Your kids probably are going to overnight camp or day camp or a workshop or summer school. However, some of the summer they will be home with no structured activities.
Your first instinct might be to give them the summer off, but don’t. Put this enrichment routine into effect and watch your child go from listless and unmotivated to enthusiastic and engaged. You can prevent the ‘Summer Slide’ with an at-home program of your own making during the last weeks before school starts.

Schedule daily, weekly and monthly chores

Your child is part of the family and therefore part of a team. Summer is not your only chance to reinforce this principle, but more free time can mean more help around the house. Make a chores list and divide it up into daily, weekly and monthly chores so kids can’t wiggle out of helping with big jobs like cleaning out the garage or washing the cars. Kids like to feel like they are graduating to more sophisticated chores the older they get, so make sure the level of difficulty of each chore matches each child’s aptitudes and abilities.
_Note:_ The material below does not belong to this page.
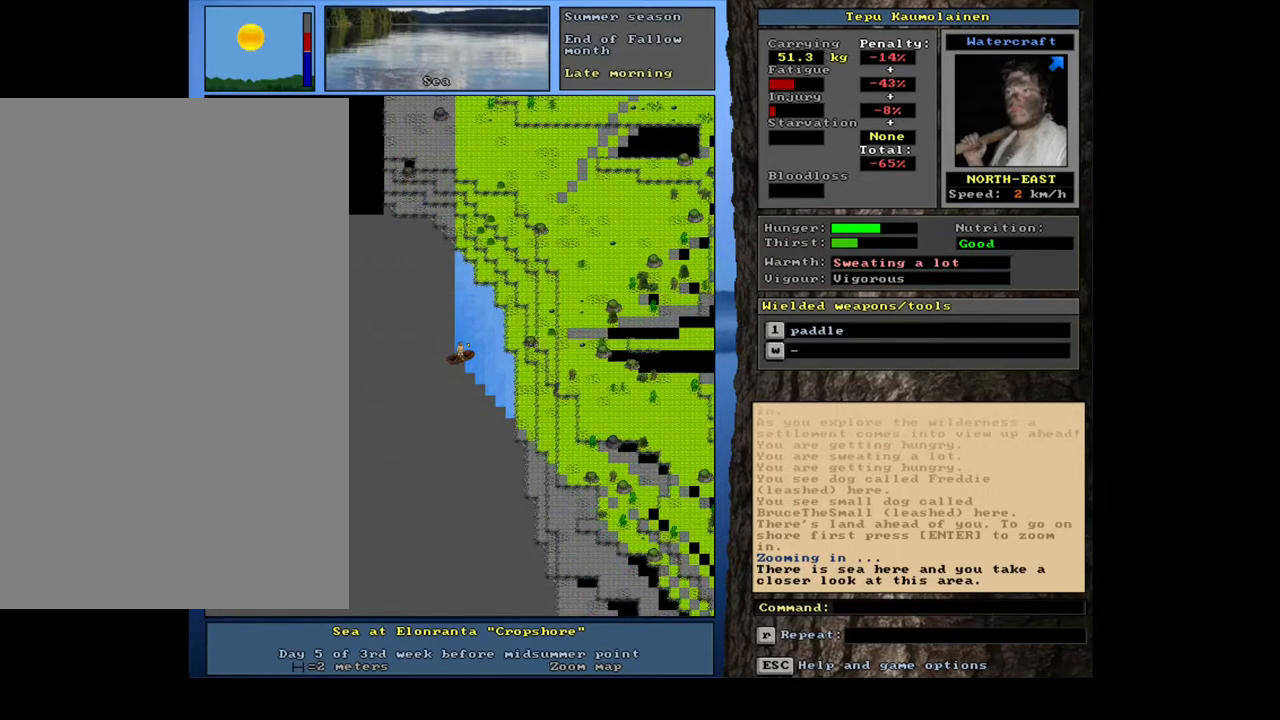
{"keys": ["ctrl_l", "num6"], "mouse": [], "events": [[67, "num3", "down"], [167, "num3", "up"], [267, "num3", "down"], [317, "num3", "up"], [483, "num6", "down"]]}
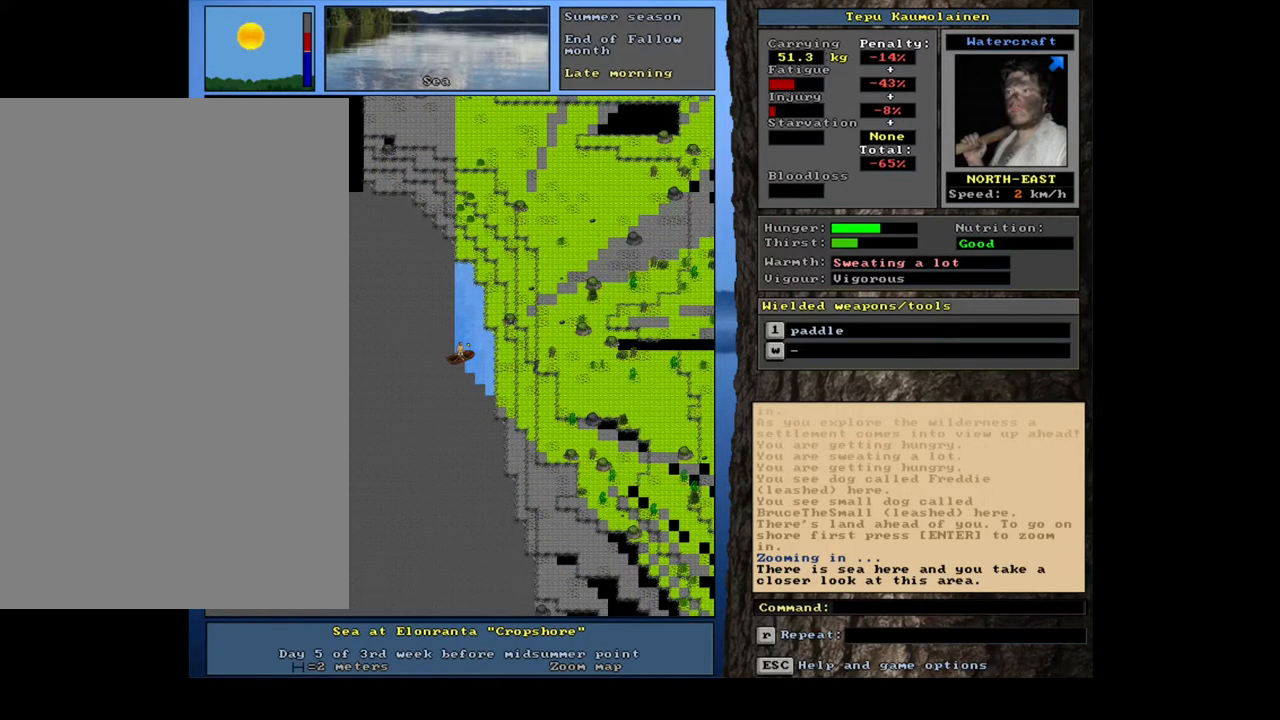
{"keys": ["ctrl_l", "num6"], "mouse": [], "events": [[67, "num6", "up"], [183, "ctrl_l", "up"], [267, "num6", "down"], [333, "num6", "up"], [400, "ctrl_l", "down"], [500, "num6", "down"]]}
Kids can feel proud of pitching in whether simply emptying the dishwasher daily, cleaning their room weekly, or doing yard work with the whole family every other week.

Issue a reading challenge

Your child’s brain will turn to mush if you let him do nothing but play video games and watch TV. It’s not too late to sign the kids up for an age-appropriate summer reading challenge through your local library or even create your own. We buy our daughter eight age-appropriate reading-challenge books before school gets out. The rule is she must read for at least a half-hour on weekday mornings before she can do anything else. The half-hour often turns into an hour or even hours depending on the book. Keep your costs down by using the library or buying second-hand books or e-books.

Learn something fun

What if everyone in your home learned something new each summer that interested them? Satisfying their interests will likely enrich the whole family so go ahead and set a date for a show and tell celebration at the end of the summer. Then look for summer learning opportunities through the local library, YMCA, or community center, and even online. Video training series are available online any given day, just make sure you screen the instructor, website and material for security and age-appropriateness. You can even help your kids create their own curriculum using books, videos, vocabulary, and a creative project. If you want to teach your kids that learning can be fun, put them in charge of learning a topic that motivates them and watch what happens.

Tackle life-skill projects

Life skills are often not taught in school and learning new skills can be a fun, shared experience between parents and kids. Examples might be learning to cook with an elementary school child, redecorating a room with a tween, or balancing a checkbook with a teen. What’s nice about having a life-skill project with each of your children every summer is that it’s something you can bond over. Shopping for food together, deciding on paint colors together, and visiting the bank together suddenly become a shared adventure rather than a mundane task. As parents, we know a lot, and summer is the perfect time to connect while pursuing age-appropriate training.

Ban cell phones in the a.m.

In our house, phones are viewed as a privilege, not a right. As long as we pay for them, we get to model healthy cell phone behaviors no matter what the other parents are doing. So we don’t use cell phones until noon, every day, even when it’s not summer. The idea is that Samantha could be doing something enriching or creative with her brain that does not involve staring passively into a screen. However, we make an exception if the screen is being used in pursuit of self-expression. If she wants to look up fashions from different periods so she can render them more accurately in her fashion notebook, that’s allowed. We also permit a quick phone check first thing in the morning to wish someone a happy birthday or reply to a message.

Start these vacation policies when your kids are young if you can, although they will create a more balanced summer even if you start today with teens. Kids love having routines and these strategies will quickly become the new norm.
If you have company or go to someone else’s home, let the enrichment routine go for the sake of enjoying the moment. Routines create structure, which increase feelings of stability and security in kids. But don’t be afraid to bounce the routine in favor of an impromptu trip to the pond or lake or beach. With summer enrichment routines, parents create a happier, more peaceful summer for the whole family.